### [WHAT YOU WILL DO]
Copy out the rows below, from the start up to and including the line that contains "With more than". Leave the pictures out of your copy.

### [DATA FOR THE TASK]
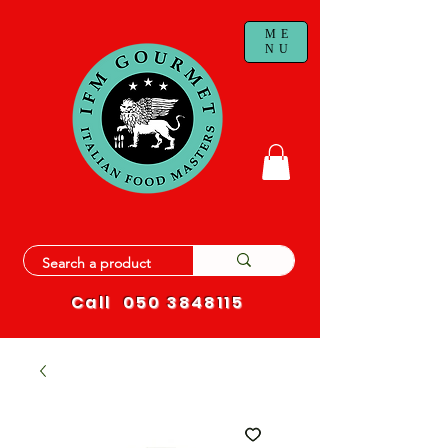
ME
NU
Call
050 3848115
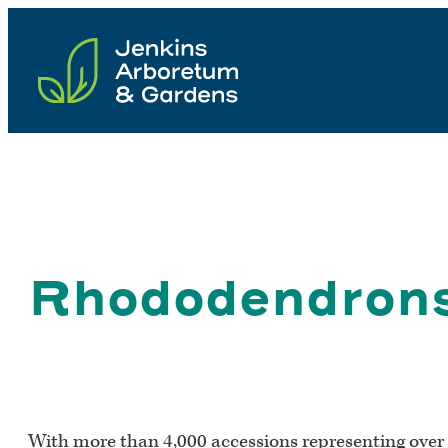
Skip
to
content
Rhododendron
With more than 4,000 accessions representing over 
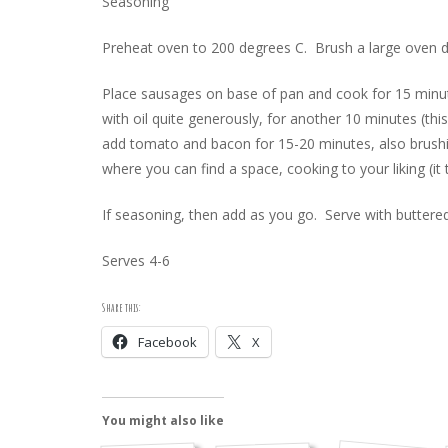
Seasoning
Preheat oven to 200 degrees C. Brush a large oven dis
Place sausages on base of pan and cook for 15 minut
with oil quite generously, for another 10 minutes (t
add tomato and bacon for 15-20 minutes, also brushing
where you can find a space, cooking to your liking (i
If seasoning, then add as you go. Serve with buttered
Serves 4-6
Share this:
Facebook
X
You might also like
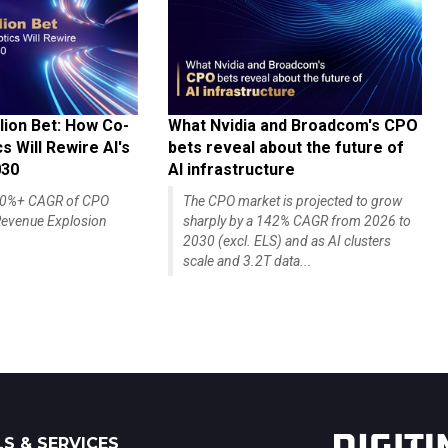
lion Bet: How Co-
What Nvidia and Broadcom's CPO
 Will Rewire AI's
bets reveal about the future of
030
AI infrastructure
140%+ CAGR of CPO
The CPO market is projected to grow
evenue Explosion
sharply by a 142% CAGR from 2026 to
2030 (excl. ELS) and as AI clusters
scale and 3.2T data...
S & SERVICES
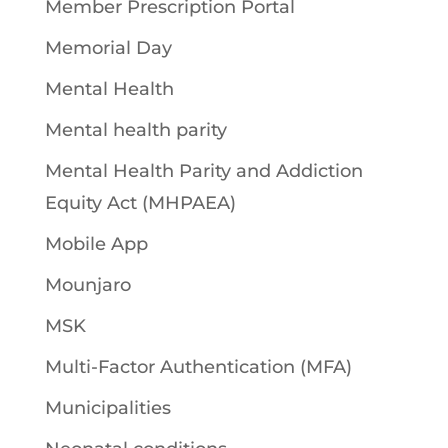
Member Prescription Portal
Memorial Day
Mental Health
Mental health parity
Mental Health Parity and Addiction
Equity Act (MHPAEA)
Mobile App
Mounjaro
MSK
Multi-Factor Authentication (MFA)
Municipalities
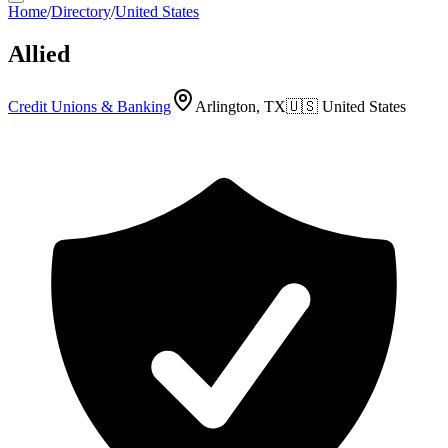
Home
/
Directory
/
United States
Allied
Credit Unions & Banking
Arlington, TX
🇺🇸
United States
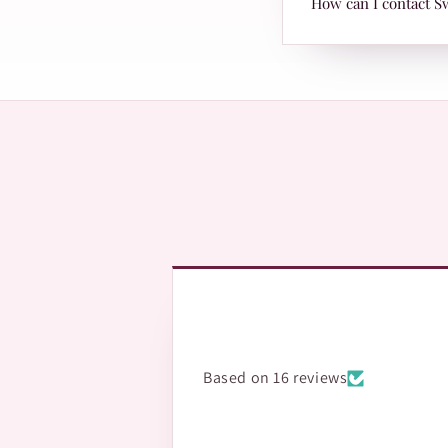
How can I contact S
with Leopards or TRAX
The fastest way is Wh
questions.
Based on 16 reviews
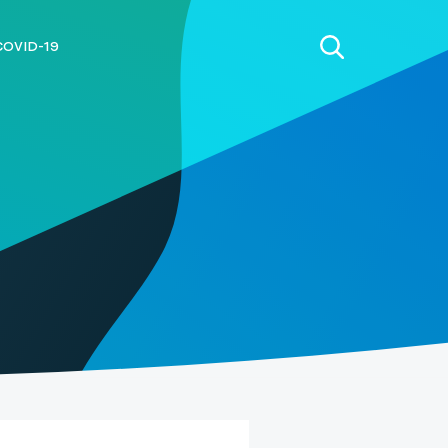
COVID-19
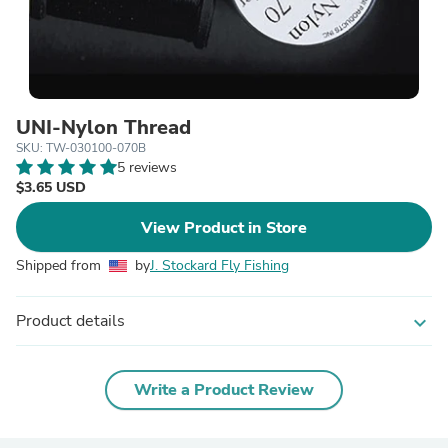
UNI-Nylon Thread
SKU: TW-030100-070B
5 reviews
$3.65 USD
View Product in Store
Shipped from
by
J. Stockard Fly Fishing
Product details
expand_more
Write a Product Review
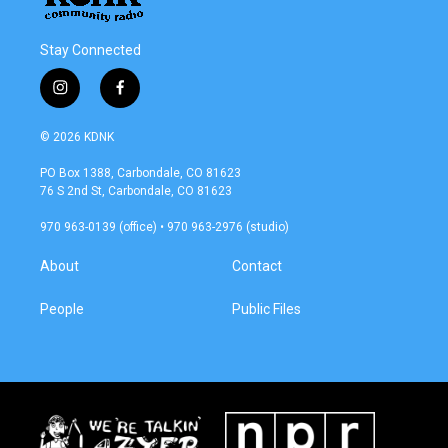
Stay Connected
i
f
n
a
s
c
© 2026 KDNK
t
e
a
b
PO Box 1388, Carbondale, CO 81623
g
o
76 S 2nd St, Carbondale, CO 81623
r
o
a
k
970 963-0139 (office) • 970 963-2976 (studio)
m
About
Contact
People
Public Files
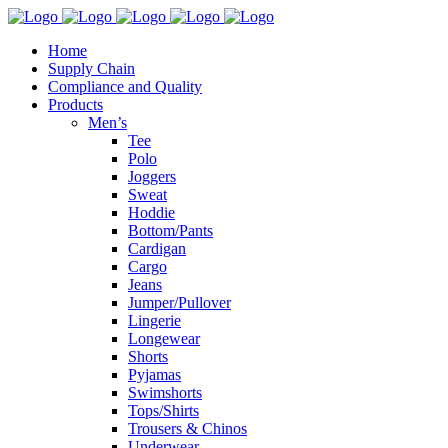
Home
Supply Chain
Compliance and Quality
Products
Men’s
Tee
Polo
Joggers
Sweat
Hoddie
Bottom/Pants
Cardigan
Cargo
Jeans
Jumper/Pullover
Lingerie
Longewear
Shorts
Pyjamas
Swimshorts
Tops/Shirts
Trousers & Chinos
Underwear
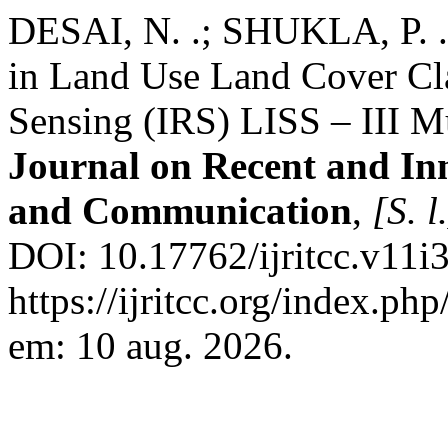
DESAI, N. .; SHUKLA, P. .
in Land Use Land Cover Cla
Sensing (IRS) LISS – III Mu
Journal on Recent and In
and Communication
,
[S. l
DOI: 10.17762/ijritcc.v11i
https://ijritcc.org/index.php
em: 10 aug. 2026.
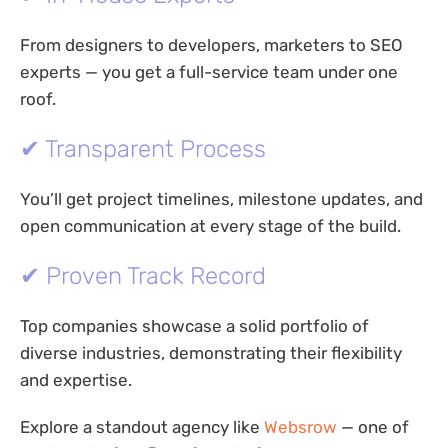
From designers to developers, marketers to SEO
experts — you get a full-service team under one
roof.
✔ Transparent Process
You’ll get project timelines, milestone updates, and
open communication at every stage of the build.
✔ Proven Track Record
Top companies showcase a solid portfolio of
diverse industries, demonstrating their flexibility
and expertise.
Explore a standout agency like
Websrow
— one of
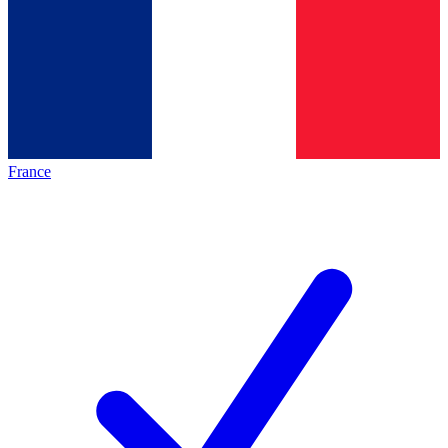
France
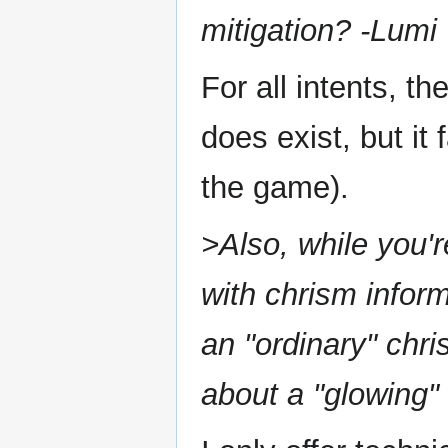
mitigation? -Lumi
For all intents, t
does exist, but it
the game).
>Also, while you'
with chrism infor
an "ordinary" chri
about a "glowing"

### [SOLUTION BELOW]
ME
NU
Call
050 3848115
Skip
to
content
Rhododendron
With more than 4,000 accessions representing over 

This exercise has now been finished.